How to integrate this integral?

[CalcYouLater]

Homework Statement

Perform the following integration:

\int_{0}^{\sqrt{2}h}\frac{x}{\sqrt{h^2+x^2-\sqrt{2}hx}}dx

Homework Equations

The solution (via wolframalpha.com) is:

[\sqrt{h^2+x^2-\sqrt{2}hx}+\frac{h}{\sqrt{2}}ln(2(\sqrt{h^2+x^2-\sqrt{2}hx}+x)-\sqrt{2}h)

Evaluated from 0 to sqrt(2)h

Here is the link: http://www.wolframalpha.com/input/?i=x/[(h^2+x^2-(2^(1/2))*x*h)^(1/2)]

The Attempt at a Solution

I immediately looked at a substitution and an integration by parts. They left me worse off than before. Then, I went to wolframalpha in order to see how to do it. They could not show any steps. I am not sure how to integrate this by hand. Any advice?

If this is an integral that you simply look up in a table, could someone point me to the methods used (no matter how complex) that will solve this?

Data excerpts
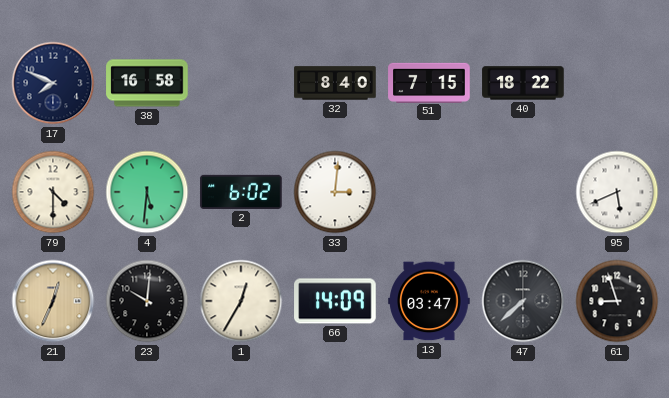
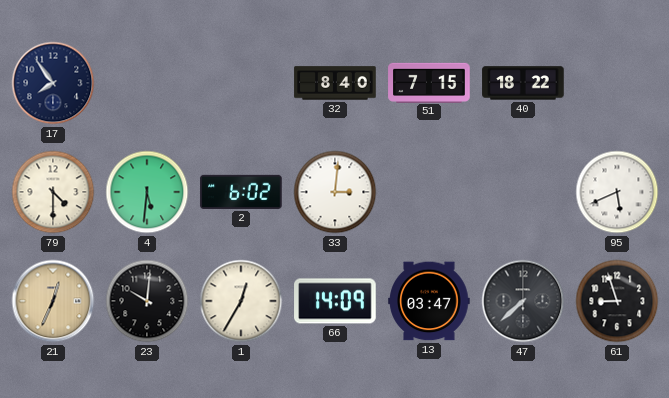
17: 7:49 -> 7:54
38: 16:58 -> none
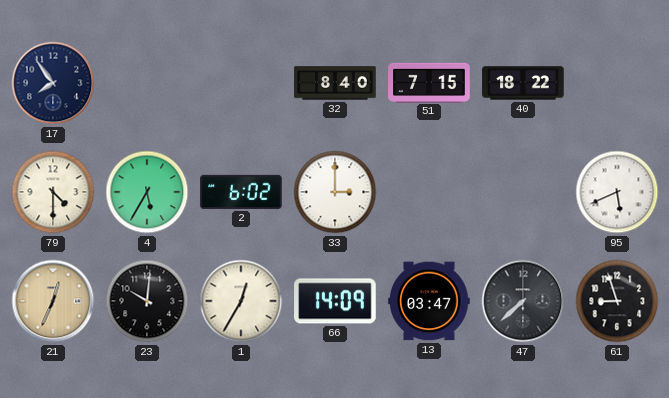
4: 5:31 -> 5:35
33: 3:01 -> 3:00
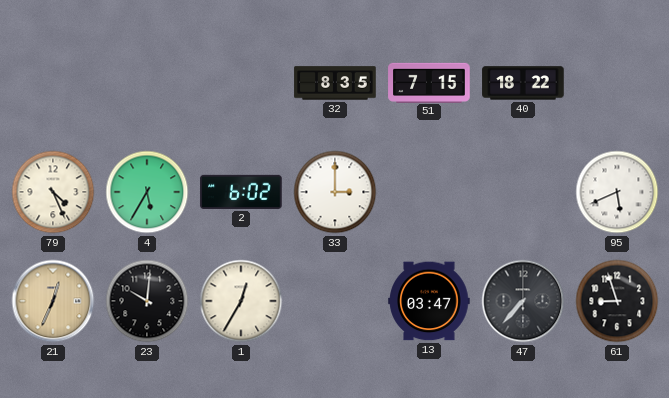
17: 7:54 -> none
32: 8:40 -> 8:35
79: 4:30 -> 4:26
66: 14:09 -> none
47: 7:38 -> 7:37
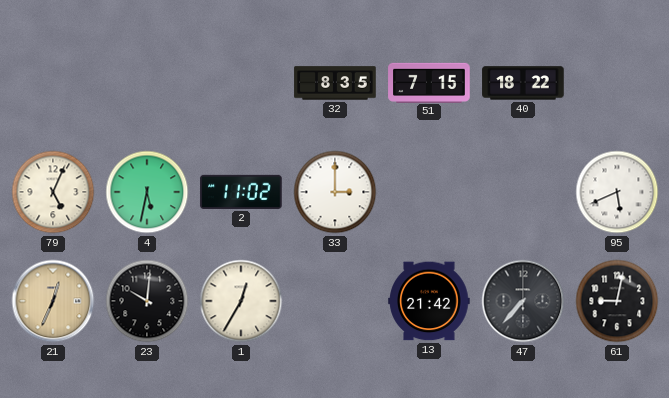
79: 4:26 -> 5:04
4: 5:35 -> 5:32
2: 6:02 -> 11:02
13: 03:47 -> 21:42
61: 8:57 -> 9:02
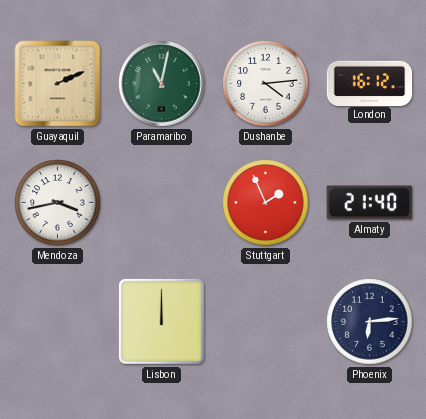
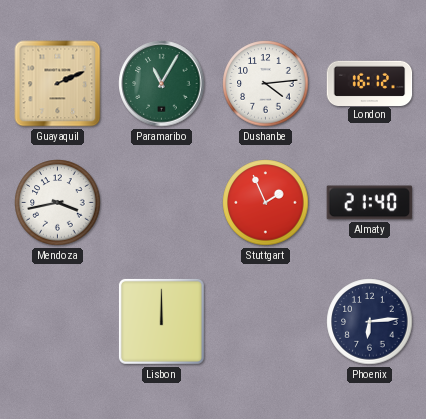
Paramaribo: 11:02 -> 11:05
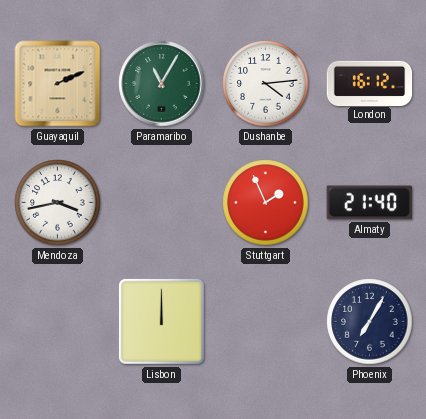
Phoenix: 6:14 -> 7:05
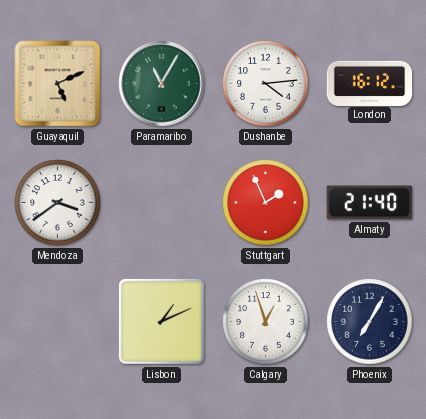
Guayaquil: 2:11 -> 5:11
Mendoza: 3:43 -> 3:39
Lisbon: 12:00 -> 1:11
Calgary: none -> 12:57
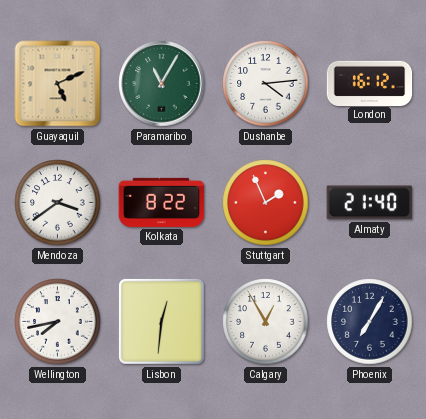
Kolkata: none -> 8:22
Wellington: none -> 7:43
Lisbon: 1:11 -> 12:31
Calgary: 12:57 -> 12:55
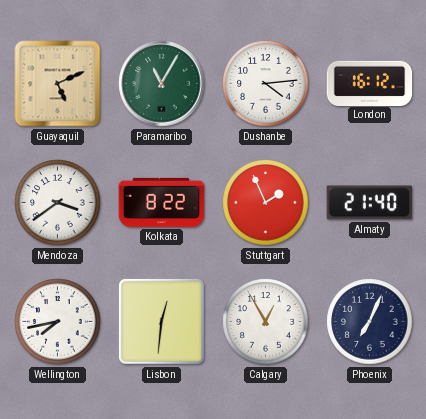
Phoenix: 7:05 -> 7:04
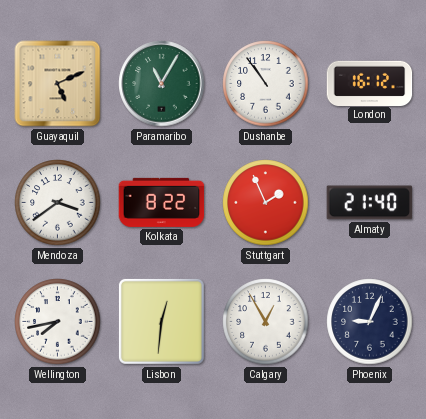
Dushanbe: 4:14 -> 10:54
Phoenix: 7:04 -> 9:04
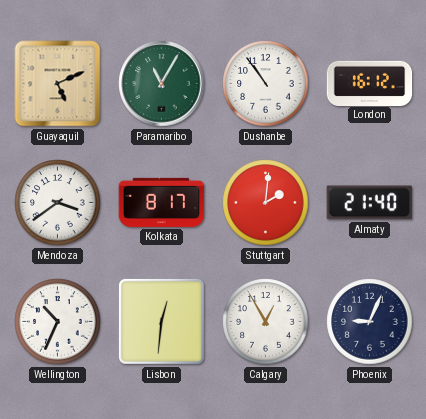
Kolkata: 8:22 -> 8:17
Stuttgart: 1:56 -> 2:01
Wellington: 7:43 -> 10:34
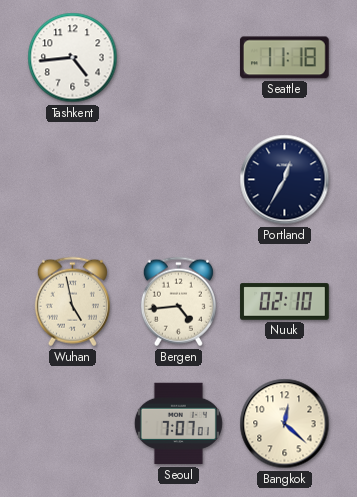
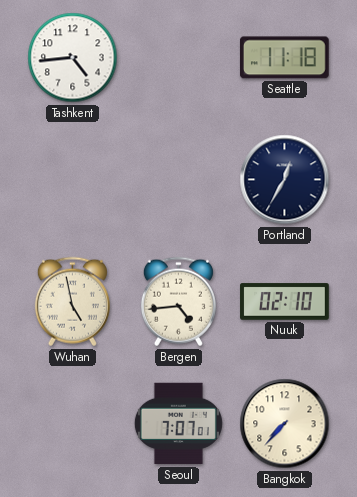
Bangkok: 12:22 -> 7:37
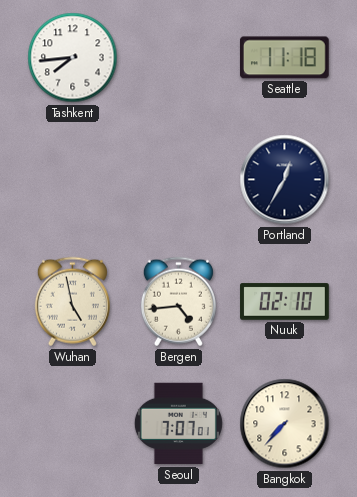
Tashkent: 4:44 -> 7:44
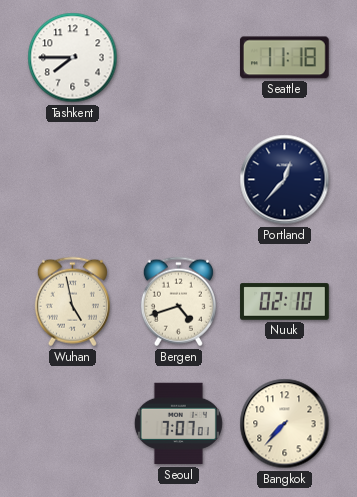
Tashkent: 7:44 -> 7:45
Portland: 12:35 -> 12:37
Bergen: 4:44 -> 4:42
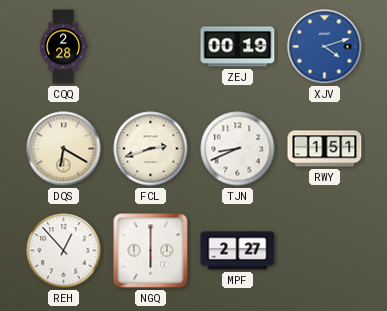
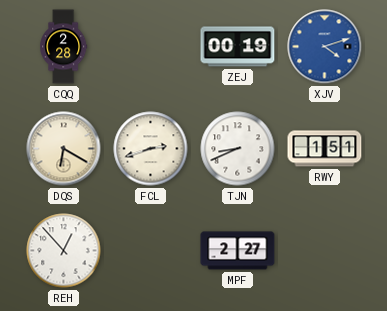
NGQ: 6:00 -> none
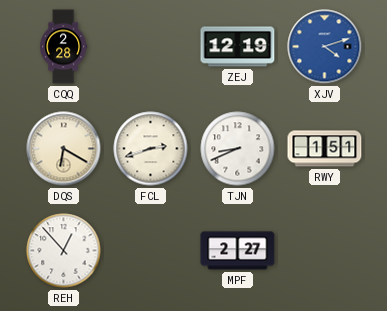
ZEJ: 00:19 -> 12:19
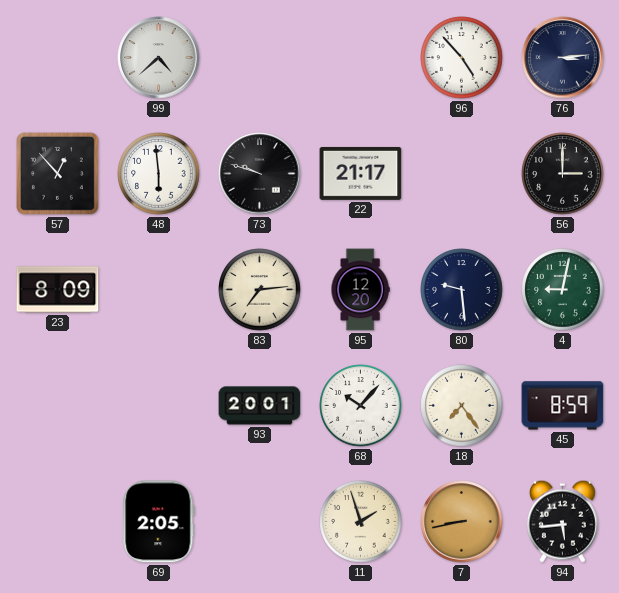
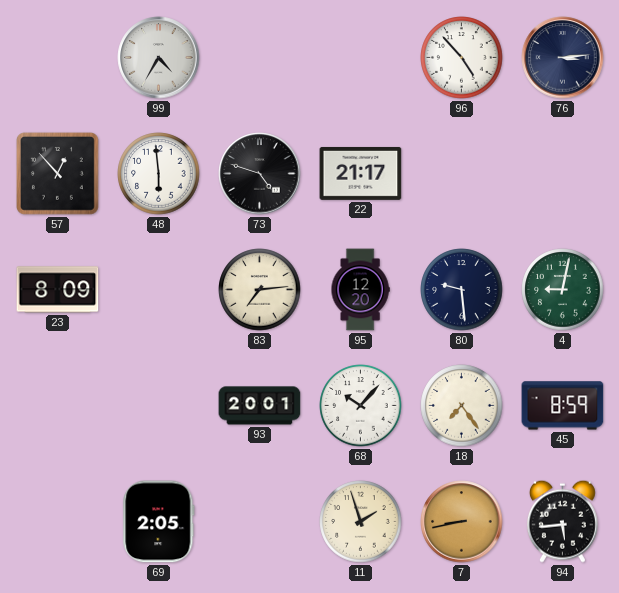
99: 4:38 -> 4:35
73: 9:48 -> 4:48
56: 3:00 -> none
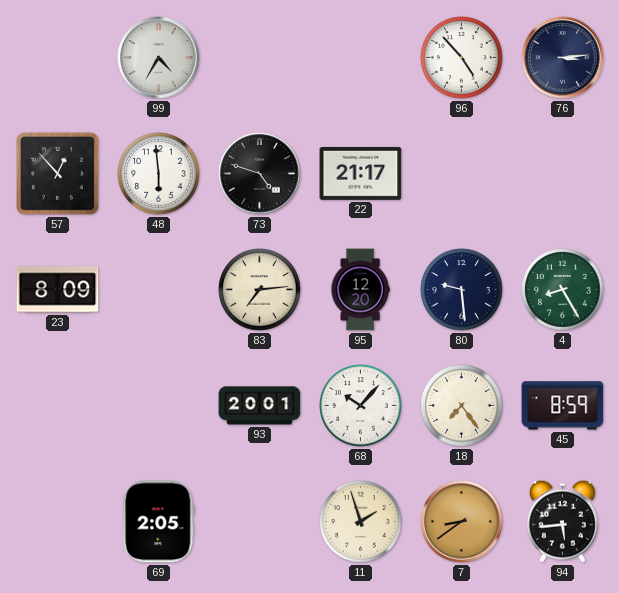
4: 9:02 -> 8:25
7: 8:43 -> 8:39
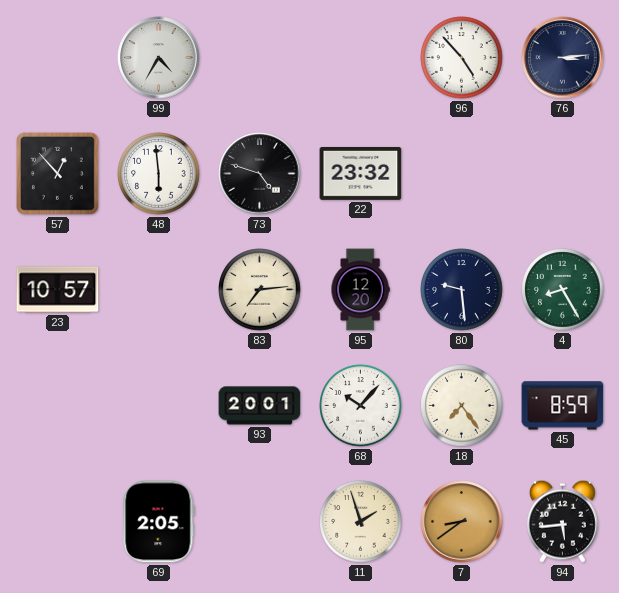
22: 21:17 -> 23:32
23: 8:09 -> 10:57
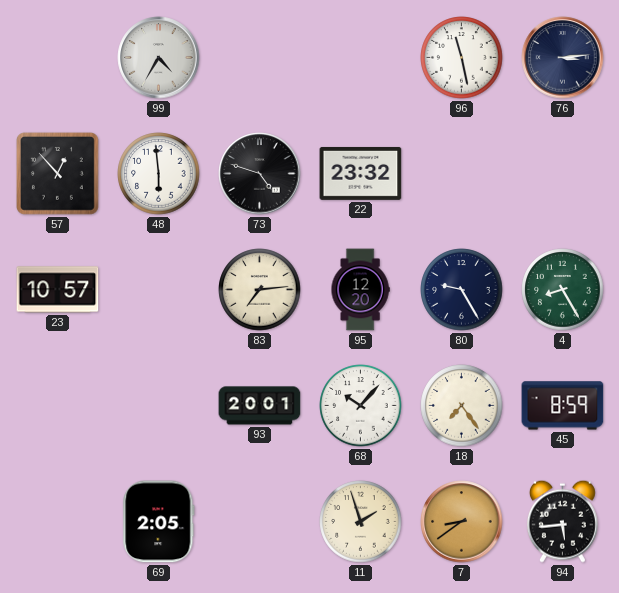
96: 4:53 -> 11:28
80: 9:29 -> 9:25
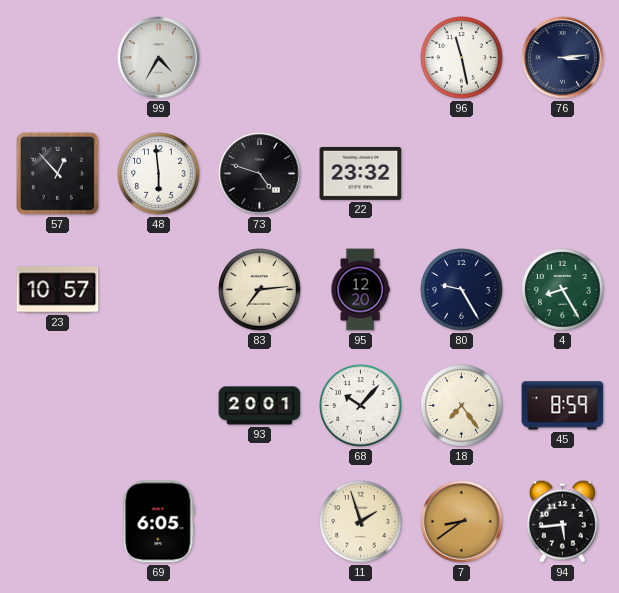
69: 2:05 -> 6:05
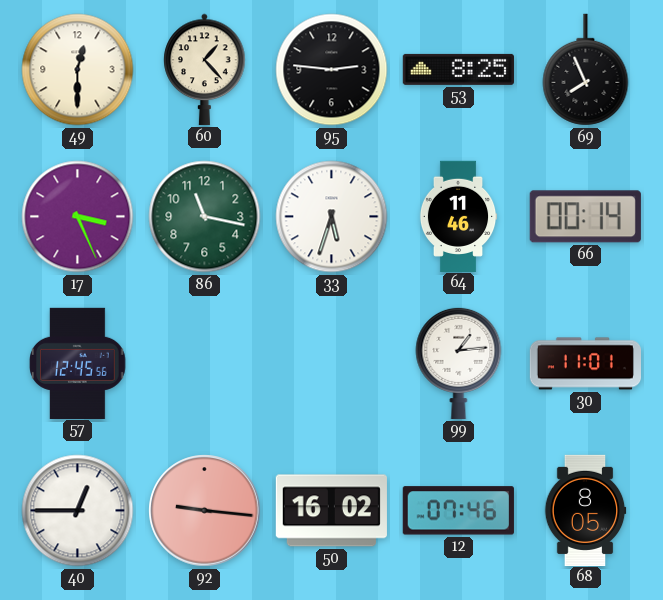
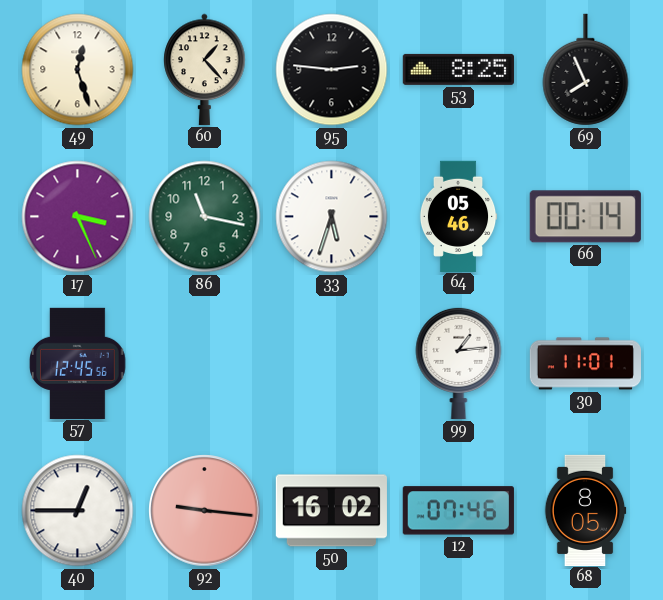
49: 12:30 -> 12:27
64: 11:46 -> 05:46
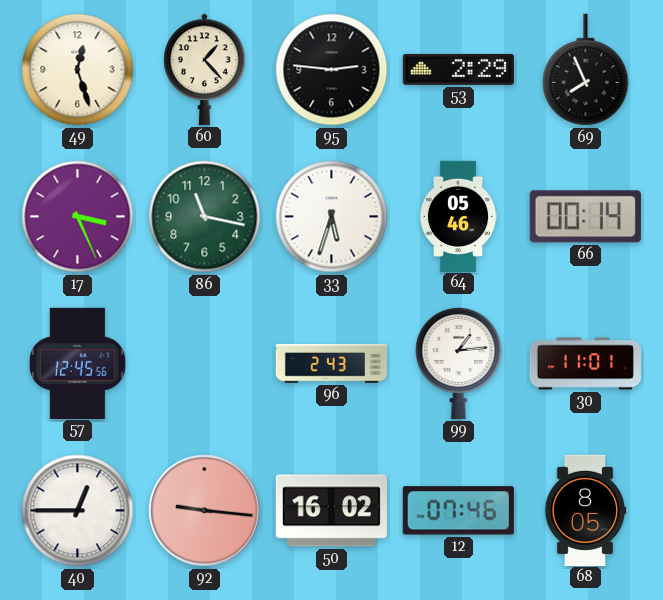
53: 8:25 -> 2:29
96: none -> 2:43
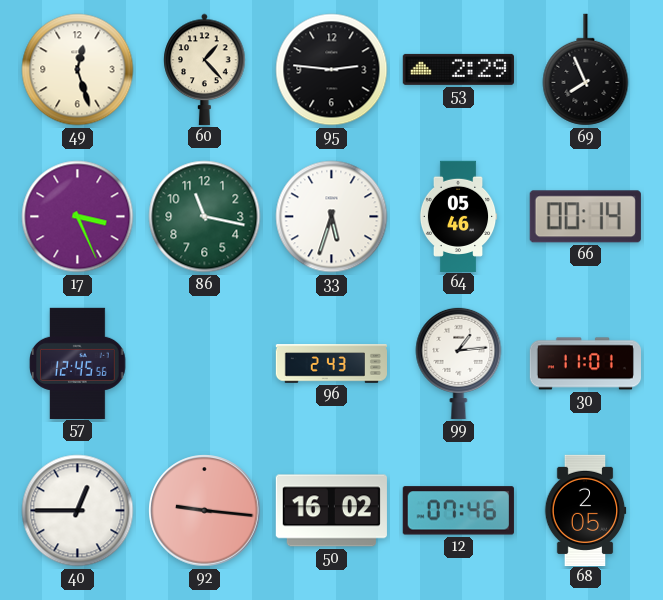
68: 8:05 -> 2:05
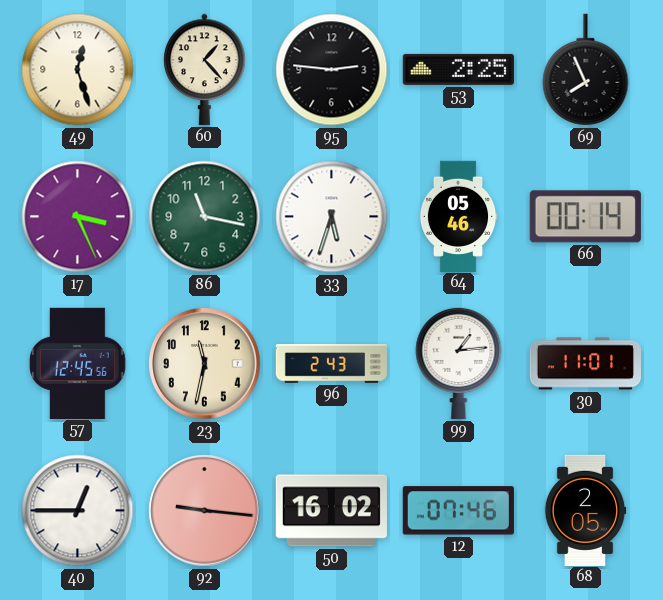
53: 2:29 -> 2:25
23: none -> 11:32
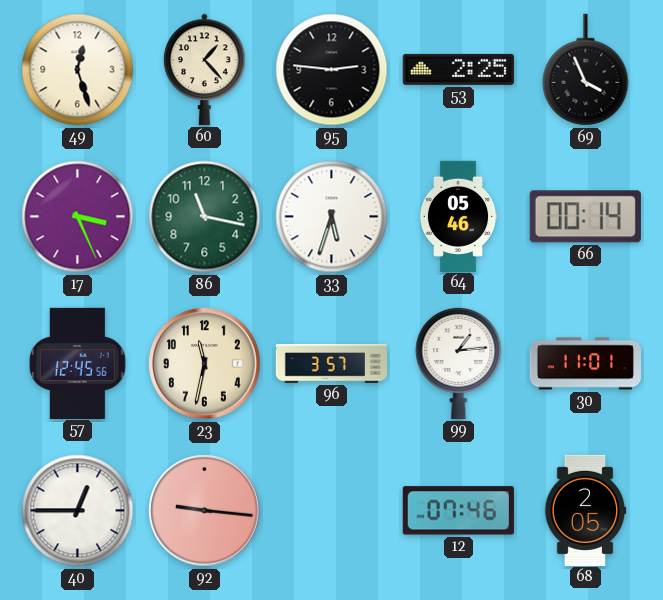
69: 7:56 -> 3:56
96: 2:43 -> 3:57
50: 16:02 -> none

### Problem 1
Update the integration question, beginning at the words "The Attempt at" and stopping after "hand. Any advice?", and write that part out again with "substitution" changed to "trigonometric substitution".
### Problem 2
Write what comes next in the integration question, picking up after its final sentence.

### Right answer 1
The Attempt at a Solution

I immediately looked at a trigonometric substitution and an integration by parts. They left me worse off than before. Then, I went to wolframalpha in order to see how to do it. They could not show any steps. I am not sure how to integrate this by hand. Any advice?

### Right answer 2
Thanks for reading.

 

[HallsofIvy]

First complete the square in the denominator:
x^2- \sqrt{2}hx+ h^2= x^2- 2\sqrt{2}hx+ \frac{h^2}{2}- \frac{h^2}{2}+ h^2
(x- \frac{\sqrt{2}}{2}h)^2+ \frac{h^2}{2}

Make the substitution
u= x- \frac{\sqrt{2}}{2}h

 

[SammyS]

Homework Statement

Perform the following integration:

\int_{0}^{\sqrt{2}h}\frac{x}{\sqrt{h^2+x^2-\sqrt{2}hx}}dx

Homework Equations

The solution (via wolframalpha.com) is:

[\sqrt{h^2+x^2-\sqrt{2}hx}+\frac{h}{\sqrt{2}}ln(2(\sqrt{h^2+x^2-\sqrt{2}hx}+x)-\sqrt{2}h)

Evaluated from 0 to sqrt(2)h

Here is the link: http://www.wolframalpha.com/input/?i=x/[(h^2+x^2-(2^(1/2))*x*h)^(1/2)]

The Attempt at a Solution

I immediately looked at a substitution and an integration by parts. They left me worse off than before. Then, I went to wolframalpha in order to see how to do it. They could not show any steps. I am not sure how to integrate this by hand. Any advice?

If this is an integral that you simply look up in a table, could someone point me to the methods used (no matter how complex) that will solve this?

Thanks for reading.

Try completing the square under the radical. Then do a substitution.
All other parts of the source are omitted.